Rabu, 04 November 2020

Kanker Payudara

Baru saja seorang perawat datang curhat tentang keadaan tantenya.

"Sudah 2 minggu berada di rumah, bersama keluarganya datang kembali dari Kota S," dia menyerahkan lembaran hasil pemeriksaan darah rutin.

Dengan kreatif, sampel darah dibawa sendiri olehnya dari kampung lalu dites ke laboratorium rumah sakit.

Saya membaca kertas itu. Kadar eritrosit turun dan hemoglobin hanya berada diangka 2, rendah sekali.

"Butuh sekitar 10 kantong darah? Tiap 1 kantong, memberikan tambahan 1 poin?" Dia bertanya. Saya mengiyakannya.

"Pucat ?"

"Ya"

"Kesadaran menurun?"

"Tidak. Tubuhnya termasuk kuat. Sudah 2 tahun penyakit itu dia derita. Sekarang benjolannya sangat besar," tangannya memperagakan gerakan memutar untuk menerangkan ukurannya.

"Pasti berat badannya turun."

"Ya. Tubuhnya dulu gemuk sekarang sangat kurus," ungkapnya dengan nada sedih.

"Apa yang sudah dilakukan?"

"Cairan infus telah diberikan tapi saya tak berani melakukan transfusi darah karena melanggar etika. Sekarang pakai pengobatan kampung, jampi-jampi dan obat herbal tradisional."

"Bawa saja ke rumah sakit setelah itu kita rujuk ke Kota K!"

Dia berpikir sejenak lalu bertanya, "apakah harus diswab?"

"Ya. Aturan baru setiap pasien rawat inap harus diswab antigen sebelumnya."

"Sepertinya keluarga masih ketakutan untuk diperiksa corona."

Saya tak membantahnya. Kemarin malam, perawat IGD mengatakan bahwa tak sedikit pasien rawat inap batal dirawat karena enggan dites covid-19.

> **INFORMASI TERCATAT**:

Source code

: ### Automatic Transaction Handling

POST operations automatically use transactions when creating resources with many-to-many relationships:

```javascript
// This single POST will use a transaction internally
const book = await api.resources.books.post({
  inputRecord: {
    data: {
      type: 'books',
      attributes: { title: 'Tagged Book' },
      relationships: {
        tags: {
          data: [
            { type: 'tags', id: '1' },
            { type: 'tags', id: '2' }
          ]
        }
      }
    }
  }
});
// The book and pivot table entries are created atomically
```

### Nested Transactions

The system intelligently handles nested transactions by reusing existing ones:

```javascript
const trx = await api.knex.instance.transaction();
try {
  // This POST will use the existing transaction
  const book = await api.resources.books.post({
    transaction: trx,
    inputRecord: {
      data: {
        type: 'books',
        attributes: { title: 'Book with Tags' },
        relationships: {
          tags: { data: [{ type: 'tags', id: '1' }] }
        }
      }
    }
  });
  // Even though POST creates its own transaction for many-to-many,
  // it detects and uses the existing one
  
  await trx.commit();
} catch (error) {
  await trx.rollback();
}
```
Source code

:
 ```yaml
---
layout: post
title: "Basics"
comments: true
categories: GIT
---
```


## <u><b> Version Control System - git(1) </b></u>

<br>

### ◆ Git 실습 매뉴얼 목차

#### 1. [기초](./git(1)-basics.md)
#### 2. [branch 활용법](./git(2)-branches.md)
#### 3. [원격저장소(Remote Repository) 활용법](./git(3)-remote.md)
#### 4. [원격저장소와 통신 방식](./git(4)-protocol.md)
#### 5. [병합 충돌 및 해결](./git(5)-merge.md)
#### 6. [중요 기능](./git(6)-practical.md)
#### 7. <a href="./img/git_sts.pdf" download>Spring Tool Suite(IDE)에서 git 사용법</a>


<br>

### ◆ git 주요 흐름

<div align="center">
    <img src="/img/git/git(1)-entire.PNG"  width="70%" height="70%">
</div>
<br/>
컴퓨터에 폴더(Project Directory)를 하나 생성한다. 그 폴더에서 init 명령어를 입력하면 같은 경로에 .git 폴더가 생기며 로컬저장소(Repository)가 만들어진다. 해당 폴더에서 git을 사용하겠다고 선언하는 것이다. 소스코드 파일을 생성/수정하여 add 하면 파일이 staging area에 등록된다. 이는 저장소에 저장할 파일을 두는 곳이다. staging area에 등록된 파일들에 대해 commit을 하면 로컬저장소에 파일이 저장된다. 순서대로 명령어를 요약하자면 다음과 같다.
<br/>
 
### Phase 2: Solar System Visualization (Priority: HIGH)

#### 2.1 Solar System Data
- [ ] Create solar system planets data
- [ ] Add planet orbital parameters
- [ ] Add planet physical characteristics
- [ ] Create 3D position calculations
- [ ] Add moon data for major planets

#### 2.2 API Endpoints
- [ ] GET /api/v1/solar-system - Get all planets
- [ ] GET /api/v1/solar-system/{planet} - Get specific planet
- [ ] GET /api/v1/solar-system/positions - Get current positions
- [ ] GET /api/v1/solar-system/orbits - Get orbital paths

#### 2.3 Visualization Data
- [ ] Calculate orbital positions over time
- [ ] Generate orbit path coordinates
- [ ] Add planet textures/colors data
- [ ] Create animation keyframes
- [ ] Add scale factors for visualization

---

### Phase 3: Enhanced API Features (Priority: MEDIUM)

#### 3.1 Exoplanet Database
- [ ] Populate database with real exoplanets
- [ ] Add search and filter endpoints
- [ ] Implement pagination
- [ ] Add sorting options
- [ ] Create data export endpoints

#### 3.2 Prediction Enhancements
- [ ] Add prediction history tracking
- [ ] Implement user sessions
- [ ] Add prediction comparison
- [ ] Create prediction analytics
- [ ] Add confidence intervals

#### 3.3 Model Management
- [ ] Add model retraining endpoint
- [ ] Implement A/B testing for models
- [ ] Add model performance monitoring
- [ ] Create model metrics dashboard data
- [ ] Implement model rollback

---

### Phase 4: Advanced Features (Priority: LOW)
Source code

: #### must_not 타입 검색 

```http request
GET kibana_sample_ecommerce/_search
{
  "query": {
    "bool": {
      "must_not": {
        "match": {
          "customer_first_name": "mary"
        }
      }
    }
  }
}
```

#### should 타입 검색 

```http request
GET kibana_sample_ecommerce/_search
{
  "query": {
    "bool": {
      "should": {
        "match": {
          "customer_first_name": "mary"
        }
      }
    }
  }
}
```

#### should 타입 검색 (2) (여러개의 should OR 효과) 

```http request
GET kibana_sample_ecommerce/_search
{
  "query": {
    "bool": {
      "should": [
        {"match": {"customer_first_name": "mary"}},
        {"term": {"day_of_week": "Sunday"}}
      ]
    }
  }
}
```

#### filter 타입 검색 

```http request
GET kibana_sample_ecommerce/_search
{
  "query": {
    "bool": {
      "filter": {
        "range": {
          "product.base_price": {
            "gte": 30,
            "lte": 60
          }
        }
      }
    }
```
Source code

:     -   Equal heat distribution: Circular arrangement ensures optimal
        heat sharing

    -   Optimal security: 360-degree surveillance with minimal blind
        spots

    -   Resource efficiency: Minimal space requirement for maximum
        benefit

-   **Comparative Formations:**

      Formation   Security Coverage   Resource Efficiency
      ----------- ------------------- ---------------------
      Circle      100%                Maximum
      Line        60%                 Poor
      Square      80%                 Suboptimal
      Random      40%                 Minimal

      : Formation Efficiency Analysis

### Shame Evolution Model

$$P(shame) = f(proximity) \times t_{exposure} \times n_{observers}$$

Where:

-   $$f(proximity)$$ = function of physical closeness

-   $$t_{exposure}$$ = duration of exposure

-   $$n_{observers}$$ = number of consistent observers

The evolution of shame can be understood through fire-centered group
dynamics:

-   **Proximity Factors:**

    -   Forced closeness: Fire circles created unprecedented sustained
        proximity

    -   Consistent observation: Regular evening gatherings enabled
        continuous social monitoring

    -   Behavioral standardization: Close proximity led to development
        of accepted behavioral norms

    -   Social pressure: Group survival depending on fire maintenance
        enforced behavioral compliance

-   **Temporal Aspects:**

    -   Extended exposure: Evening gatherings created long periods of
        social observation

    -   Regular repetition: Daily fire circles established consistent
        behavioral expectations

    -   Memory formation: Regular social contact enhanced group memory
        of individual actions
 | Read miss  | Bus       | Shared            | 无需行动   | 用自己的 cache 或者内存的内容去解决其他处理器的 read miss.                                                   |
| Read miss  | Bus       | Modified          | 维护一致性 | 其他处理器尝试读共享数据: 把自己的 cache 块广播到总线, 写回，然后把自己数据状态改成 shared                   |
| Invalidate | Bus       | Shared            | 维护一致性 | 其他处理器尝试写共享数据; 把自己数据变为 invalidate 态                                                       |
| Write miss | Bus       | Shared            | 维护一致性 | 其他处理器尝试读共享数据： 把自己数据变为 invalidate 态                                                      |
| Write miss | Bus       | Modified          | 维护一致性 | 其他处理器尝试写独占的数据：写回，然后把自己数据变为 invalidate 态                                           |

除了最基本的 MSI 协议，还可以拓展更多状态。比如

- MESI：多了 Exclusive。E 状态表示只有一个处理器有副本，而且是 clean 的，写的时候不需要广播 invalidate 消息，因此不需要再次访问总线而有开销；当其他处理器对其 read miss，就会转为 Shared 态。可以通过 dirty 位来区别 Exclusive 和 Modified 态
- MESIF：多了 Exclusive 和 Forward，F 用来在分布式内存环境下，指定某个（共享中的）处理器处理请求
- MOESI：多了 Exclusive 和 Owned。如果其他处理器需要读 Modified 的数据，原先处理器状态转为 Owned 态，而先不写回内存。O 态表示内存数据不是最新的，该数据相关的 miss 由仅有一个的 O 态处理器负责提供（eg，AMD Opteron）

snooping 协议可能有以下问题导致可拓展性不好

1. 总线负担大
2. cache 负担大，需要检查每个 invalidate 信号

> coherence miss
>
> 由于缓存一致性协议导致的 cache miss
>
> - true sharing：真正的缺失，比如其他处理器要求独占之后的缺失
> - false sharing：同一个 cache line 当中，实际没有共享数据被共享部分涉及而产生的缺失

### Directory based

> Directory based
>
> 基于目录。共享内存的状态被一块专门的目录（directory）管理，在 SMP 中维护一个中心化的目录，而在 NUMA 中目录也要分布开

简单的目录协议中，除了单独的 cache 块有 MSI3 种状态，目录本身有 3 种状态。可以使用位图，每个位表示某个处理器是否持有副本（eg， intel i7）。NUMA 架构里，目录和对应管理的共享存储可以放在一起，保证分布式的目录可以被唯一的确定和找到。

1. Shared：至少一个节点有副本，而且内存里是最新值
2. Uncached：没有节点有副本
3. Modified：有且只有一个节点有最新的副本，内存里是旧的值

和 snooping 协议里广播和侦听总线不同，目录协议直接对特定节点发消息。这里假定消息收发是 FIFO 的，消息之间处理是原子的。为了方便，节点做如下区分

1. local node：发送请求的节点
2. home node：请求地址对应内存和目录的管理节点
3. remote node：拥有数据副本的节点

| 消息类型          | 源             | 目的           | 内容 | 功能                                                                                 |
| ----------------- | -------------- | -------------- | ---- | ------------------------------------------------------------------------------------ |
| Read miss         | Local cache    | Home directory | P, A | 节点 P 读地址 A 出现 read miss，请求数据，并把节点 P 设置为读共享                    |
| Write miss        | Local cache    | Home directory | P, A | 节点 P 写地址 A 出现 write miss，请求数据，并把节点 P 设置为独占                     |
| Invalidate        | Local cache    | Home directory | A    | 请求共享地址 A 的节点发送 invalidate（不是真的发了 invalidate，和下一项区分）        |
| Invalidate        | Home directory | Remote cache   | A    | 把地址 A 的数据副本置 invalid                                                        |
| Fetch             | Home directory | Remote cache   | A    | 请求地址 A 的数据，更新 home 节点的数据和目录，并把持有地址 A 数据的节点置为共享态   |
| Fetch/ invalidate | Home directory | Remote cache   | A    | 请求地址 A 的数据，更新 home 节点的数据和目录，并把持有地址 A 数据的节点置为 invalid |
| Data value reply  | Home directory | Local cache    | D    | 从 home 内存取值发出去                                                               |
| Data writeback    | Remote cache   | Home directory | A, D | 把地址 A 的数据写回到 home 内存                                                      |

> **SOAL LATIHAN**: Terjemahkan kalimat berikut dari teks tentang kanker payudara ke dalam bahasa Inggris: "Kemarin malam, perawat IGD mengatakan bahwa tak sedikit pasien rawat inap batal dirawat karena enggan dites covid-19."

> **JAWABAN**: Last night, an ER nurse said that quite a few inpatients had canceled their hospital stay because they were unwilling to be tested for COVID-19.